▸ **HOW TO COMPLETE THIS TASK**
Nothing but the pictures should be dropped when the records are transcribed word for word.

▸ **EXERCISE DATA**

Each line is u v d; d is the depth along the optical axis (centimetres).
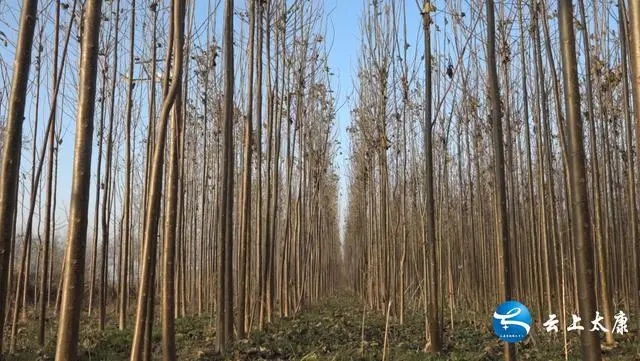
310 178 1325
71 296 283
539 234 920
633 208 791
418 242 1112
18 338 835
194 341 790
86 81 293
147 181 784
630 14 233
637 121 229
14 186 272
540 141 809
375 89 971
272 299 982
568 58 276
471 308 1205
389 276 1030
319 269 1655
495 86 456
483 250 1149
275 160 942
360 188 1577
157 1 752
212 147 1247
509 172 1006
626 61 762
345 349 730
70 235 286
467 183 1336
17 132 273
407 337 845
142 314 369
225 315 689
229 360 651
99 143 962
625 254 1130
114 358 684
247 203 785
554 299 1055
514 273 1053
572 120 275
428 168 682
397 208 941
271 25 895
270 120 889
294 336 812
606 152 917
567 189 738
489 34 458
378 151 1004
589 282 268
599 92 833
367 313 1255
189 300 1441
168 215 494
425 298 791
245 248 781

▸ **ANSWER**
Each line is u v d; d is the depth along the optical axis (centimetres).
310 178 1325
71 296 283
539 234 920
633 208 791
418 242 1112
18 338 835
194 341 790
86 81 293
147 181 784
630 14 233
637 121 229
14 186 272
540 141 809
375 89 971
272 299 982
568 58 276
471 308 1205
389 276 1030
319 269 1655
495 86 456
483 250 1149
275 160 942
360 188 1577
157 1 752
212 147 1247
509 172 1006
626 61 762
345 349 730
70 235 286
467 183 1336
17 132 273
407 337 845
142 314 369
225 315 689
229 360 651
99 143 962
625 254 1130
114 358 684
247 203 785
554 299 1055
514 273 1053
572 120 275
428 168 682
397 208 941
271 25 895
270 120 889
294 336 812
606 152 917
567 189 738
489 34 458
378 151 1004
589 282 268
599 92 833
367 313 1255
189 300 1441
168 215 494
425 298 791
245 248 781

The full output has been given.